The harm that supposedly justifies the need for psychotherapeutic intervention is Addiction. “About nine percent of users will develop a cannabis addiction,” the Narrator asserts. The living example is 20-something Paul Debassio, who injured his back during a high school swim meet. The pain interfered with his sleep and he began using cannabis to treat insomnia. 

PAUL DEBASSIO: I loved how calming it was. I’d have the best night of sleep that I ever had in my life. And I said, “This is amazing.”

NORA VOLKOW (Director, National Institute on Drug Abuse): It would be fantastic if we have a drug that would actually calm you when you need it, that makes you feel groovy, more social and there’s no negative consequences. That would be extraordinary. But that’s not the case….We’re seeing an increase in the number of people that end up in emergency departments with a full-blown psychosis because of the high content THC.

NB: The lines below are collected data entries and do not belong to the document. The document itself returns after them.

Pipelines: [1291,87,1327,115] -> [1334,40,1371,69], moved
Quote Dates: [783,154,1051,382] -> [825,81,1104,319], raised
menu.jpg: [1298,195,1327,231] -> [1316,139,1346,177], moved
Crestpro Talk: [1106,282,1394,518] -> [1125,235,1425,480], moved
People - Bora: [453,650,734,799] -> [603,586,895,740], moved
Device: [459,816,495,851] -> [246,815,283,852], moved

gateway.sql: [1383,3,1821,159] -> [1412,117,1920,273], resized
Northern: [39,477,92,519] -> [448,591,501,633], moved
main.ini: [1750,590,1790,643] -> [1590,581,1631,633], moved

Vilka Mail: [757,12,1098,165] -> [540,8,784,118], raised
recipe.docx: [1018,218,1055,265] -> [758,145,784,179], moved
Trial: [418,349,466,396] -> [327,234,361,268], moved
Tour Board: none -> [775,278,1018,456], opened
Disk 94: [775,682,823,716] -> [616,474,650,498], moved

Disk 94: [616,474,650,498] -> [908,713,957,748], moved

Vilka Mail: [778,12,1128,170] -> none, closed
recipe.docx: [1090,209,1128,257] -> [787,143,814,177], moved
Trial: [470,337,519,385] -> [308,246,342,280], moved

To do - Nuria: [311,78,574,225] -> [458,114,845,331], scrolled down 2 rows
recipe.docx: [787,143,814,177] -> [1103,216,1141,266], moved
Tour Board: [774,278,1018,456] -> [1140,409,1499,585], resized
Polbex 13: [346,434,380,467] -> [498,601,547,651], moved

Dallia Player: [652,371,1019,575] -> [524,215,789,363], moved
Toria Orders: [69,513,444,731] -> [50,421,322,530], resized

NARRATOR: Dependence can impair memory, mood and motivation. Paul didn’t know he had a problem, until he needed a drug test for a job.

PAUL DEBASSIO: And so I quit, cold turkey. And almost immediately, I noticed a big change in my mood.

DEEPAK CYRIL D’SOUZA (Professor, Yale University): They get irritable, they get aggressive, and they can feel depressed… We looked at sleep architecture, and what we found was that when people quit using marijuana, slow wave sleep, which is the kind of sleep that makes you feel rested the next morning, was significantly disrupted…

NARRATOR: In a new clinical trial, Deepak D’Souza hopes to harness the endocannabinoid system to prevent cannabis withdrawal… When the brain is repeatedly flooded with THC it reduces the number of cannabinoid receptors. Once a person is dependent on cannabis, abruptly quitting triggers withdrawal. To replace THC, D’Souza is testing a drug that increases our own cannabis-like molecule, anandamide.

There is a third chapter in the Sean Worsley story:

NARRATOR: In November, 2020, Sean was released from prison and placed on parole.

SEAN WORSLEY: It was scary being inside. It rocked me to the core. It was probably one of the most difficult things I’ve had to do. I would pick going back to war before going back to prison, most definitely.

EBONI WORSLEY: It set us back so far. It’s supposed to help rehabilitate individuals. Instead, it’s putting us in positions where we need so much more mental help, we need much more financial help, we need so much more than we needed before.

Hardly a happy ending, and Sarah Holt deserves credit for that.